包子真做了不少药丸,还做了分类,其中什么功效做什么,吃多少都做了详细标注。
一共三箱子,怕是足够他手下十万大军吃上一个月了。
阳曲一样一样检查,最后在一个不大的小袋子里面发现了奇怪的小包裹。
打开来,他愣住了。
布阵图丢失,牵扯过江山社稷,自然不能对外公开。
如今找到,更不能叫外人知道。
阳曲偷偷塞进袖子里面,又翻找了一番,发现了后半部门进去山林的译本,他一起都收起来,瞧着那边一脸怒气的沈遮,轻轻咳嗽了一声。
“表哥,思赞给我留了书信,你要不要看看?”
沈遮一怔。
心里说不出是高兴还是生气,一想到这小妮子还想着他,就十分高兴。
“进去说。

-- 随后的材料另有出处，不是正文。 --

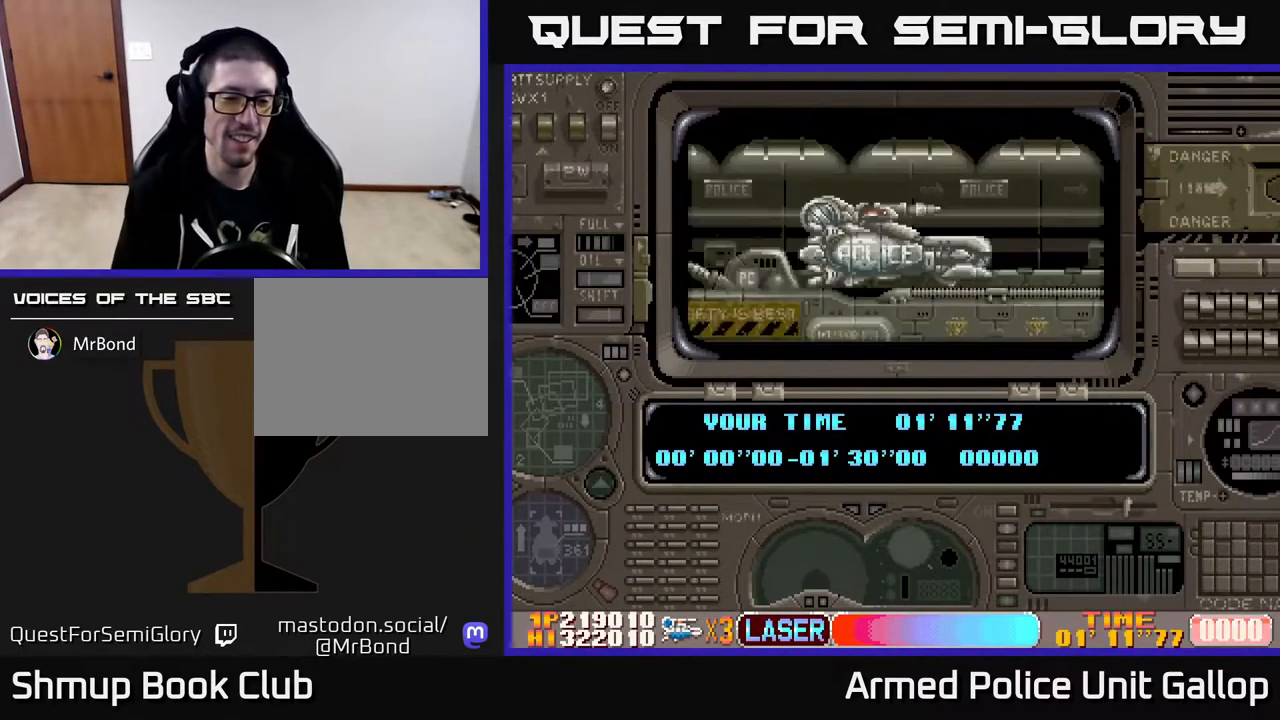
{"buttons": [], "left_stick": "center", "right_stick": "center", "events": [[483, "A", "up"]]}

”
两人一前一后进了屋子,房门关上。
阳曲把东西都给沈遮了。
沈遮怔住了。
“表哥,我觉得思赞这么做一定有她的理由,不能怪她,但如今这样到底是因为啥呢,我们还不知道,你不能把她当成叛徒。”
沈遮盯着布阵图一头雾水。
布阵图是原图,但看明显看的出来李思赞做过拓本,上面还有拓本后留下的印记。
沈遮摇头,心里无法平静的喝了几口茶水。
阳曲又说,“这肯定是后半部门,你看前边撕掉了,我觉得是李思赞不想我们上山。”
沈遮知道那山上多危险,当初才从塞北回来,跟随总坛的人进去一次,但因为当时他还不是舵主,拿不到关键的路线图,这才一直对这里敬而远之。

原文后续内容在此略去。